New wood type from historic designs

MWT version

One of the most common questions I get when a make a presentation on wood type history at a college or university is “Where do you get your designs for your wood type?”

Two of the new items I am getting ready to add to the MWT type stop are perfect examples.  They are the MWT Line ornament #32 and MWT Line Ornament #33.

I had first noticed these line ornaments two years ago when going through an old type case at Paul Aken’s Platen Press Museum in Zion, Illinois.  I never fail to leave his Museum without pictures of rare, old wood type he has collected.  When I got home, I started searching through historic type specimen books.  I found both of them from two different wood type producers.

Number 32 uses round elements and spokes in a fan shape design.  It was first made by the Tubbs Manufacturing Company and is found in the 1905 specimen book.  They called it a #66 Space ornament.  It is also found in the Hamilton #14 Type Specimen book as Fancy Ornament #16.  Both versions are similar but show some variations.

I put all three sources into an Adobe Illustrator file and started correcting the math.  All wood type design is math. The resulting vector art file can be used to make large patterns for the pantograph, and the smaller, the same vector file controls the laser I use to cut wood type in end grain hard maple.

This design is very involved, with lots of hand trimming.  The round ball were distorted, the spokes of different widths, and one version has a central round dot and the others had a round dot with a shoulder within the spoke area. I am very happy with my final design. This ornament is laser cut at 4, 6, 8, and 10-line size.  12 lines and larger is cut on the pantograph.  When laser cutting wood type you also have to distort the stroke on some line values to correct for the .003″ lost to the laser “Kerf”.

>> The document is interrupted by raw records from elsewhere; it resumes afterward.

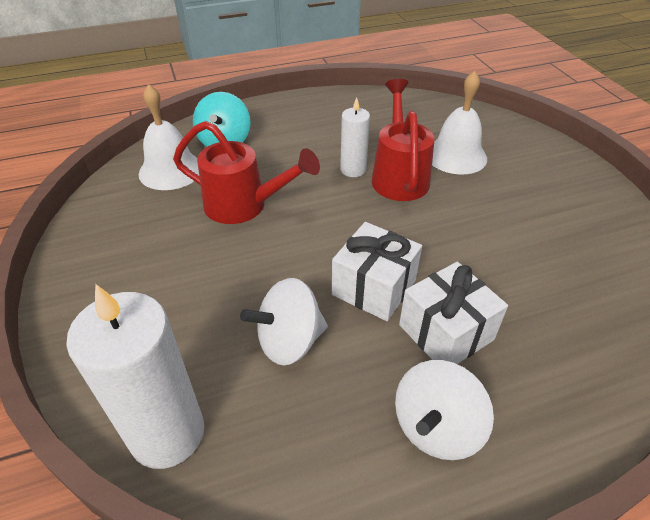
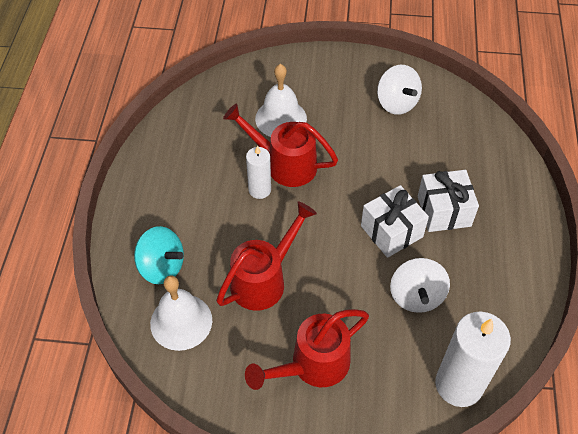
camera: 65 degrees left, 10 degrees up
white spinning top [395,360,494,460] -> white spinning top moved to [377,65,422,115]
none -> red watering can [245,309,369,390]

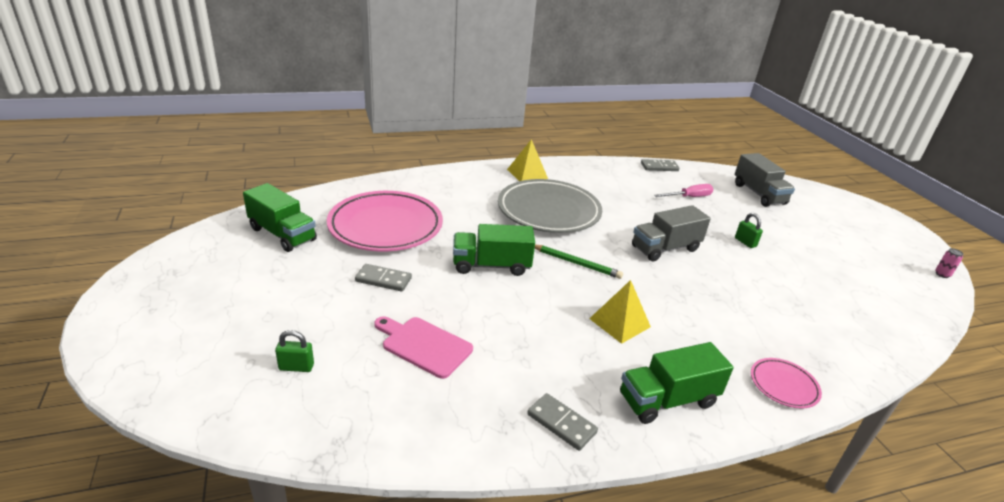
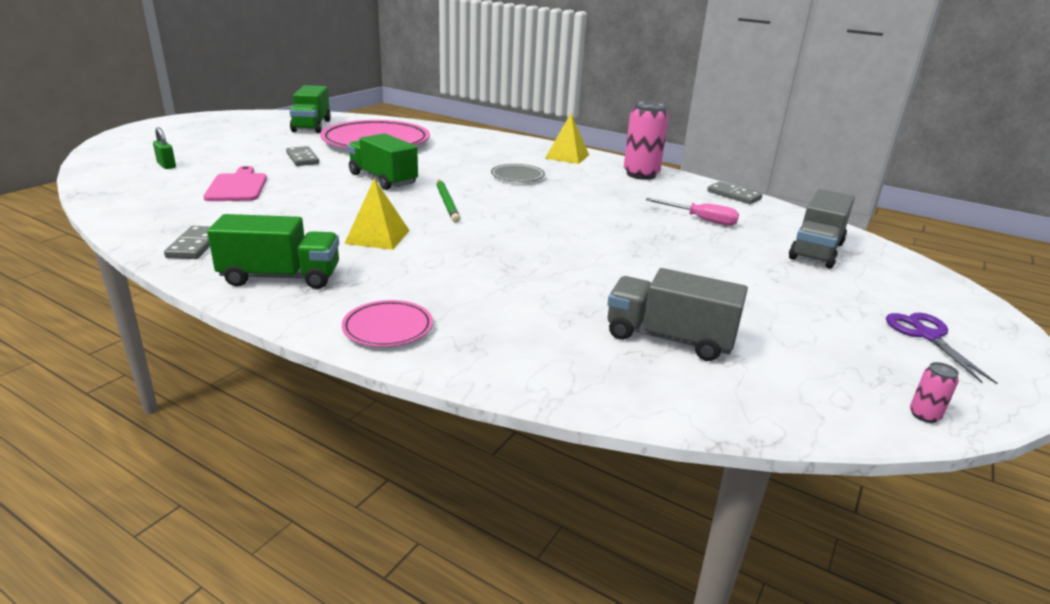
camera: 50 degrees right, 5 degrees down
grey plate [498,179,602,233] -> grey plate [491,164,545,182], size x0.45
green truck [620,342,734,424] -> green truck turned 150 degrees clockwise [207,214,339,289]
grey truck [632,205,711,262] -> grey truck moved to [608,268,748,361]
green padlock [735,213,763,248] -> none
none -> pink can [624,101,669,180]
none -> purple scissors [886,313,998,384]

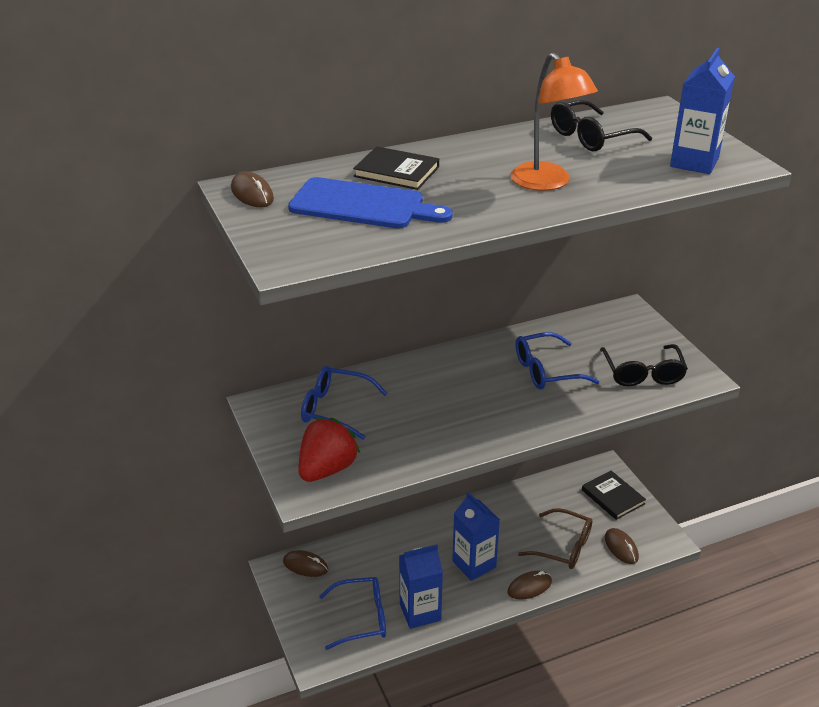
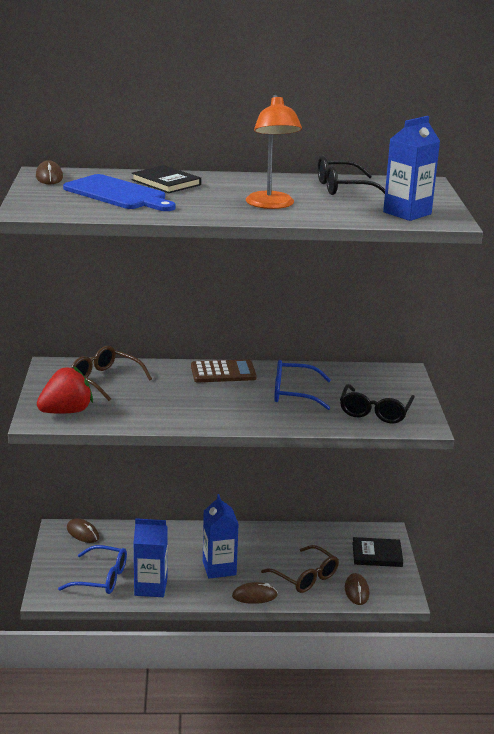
camera: 20 degrees right, 10 degrees down
blue glasses [301,366,388,440] -> brown glasses [71,346,152,401]
black book [582,471,646,520] -> black book turned 75 degrees counterclockwise [352,537,403,567]
none -> brown calculator [191,359,257,382]

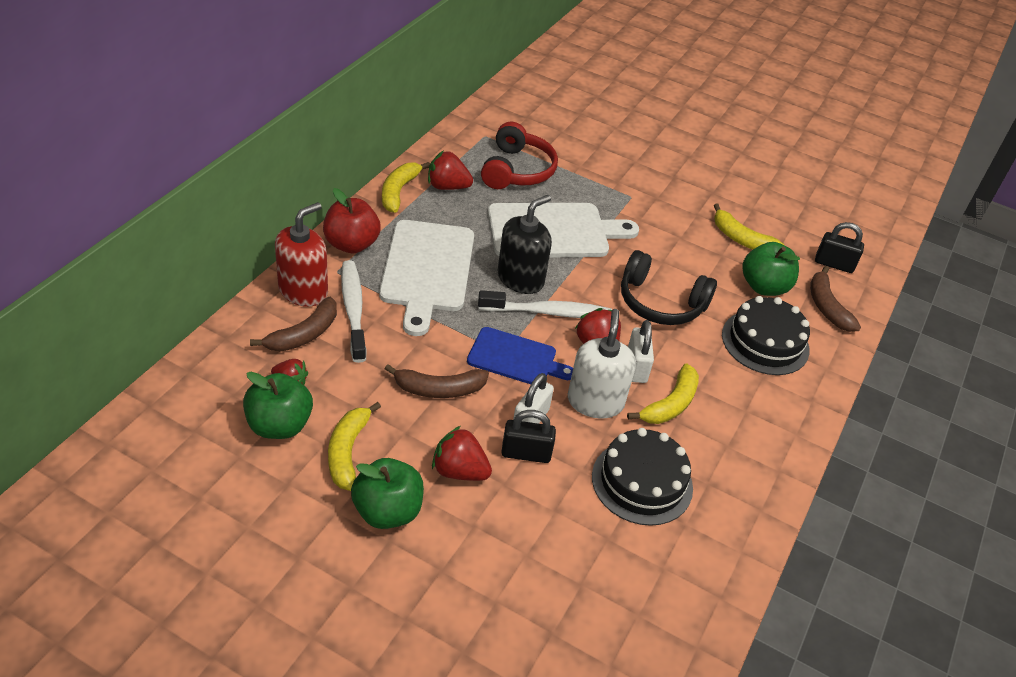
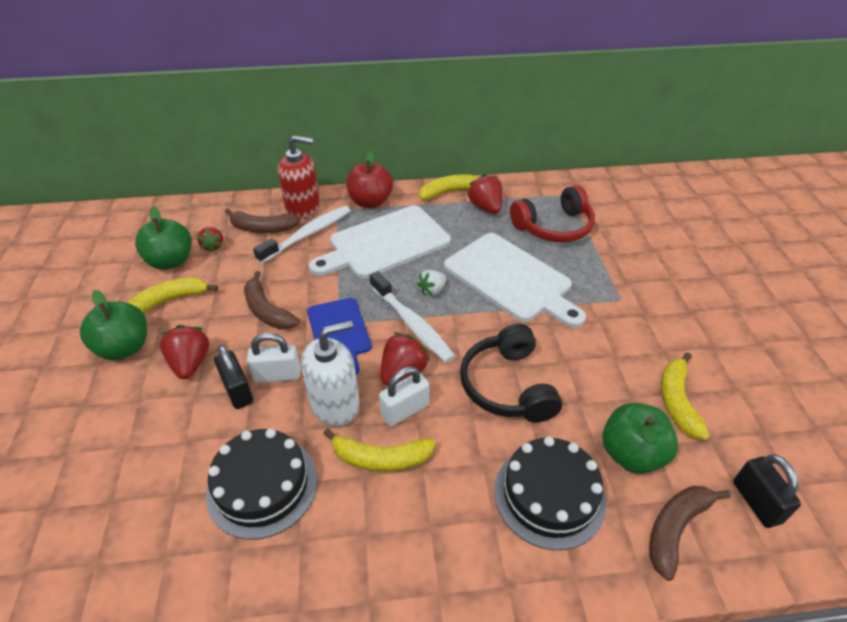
camera: 60 degrees right, 0 degrees up
black soap dispenser [498,195,552,294] -> white strawberry [417,270,446,296]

Line ornament #33 is found in the Morgans and Wilcox Specimen book form 1893. It is called Fancy Ornament #13.  When Hamilton bought out Morgans, they included it in their specimen books.

I have been selling them at type conferences and given them away to printer friends for over a year. Both of these new items will soon be available in my on-line store and I will follow the tradition of selling them in pairs.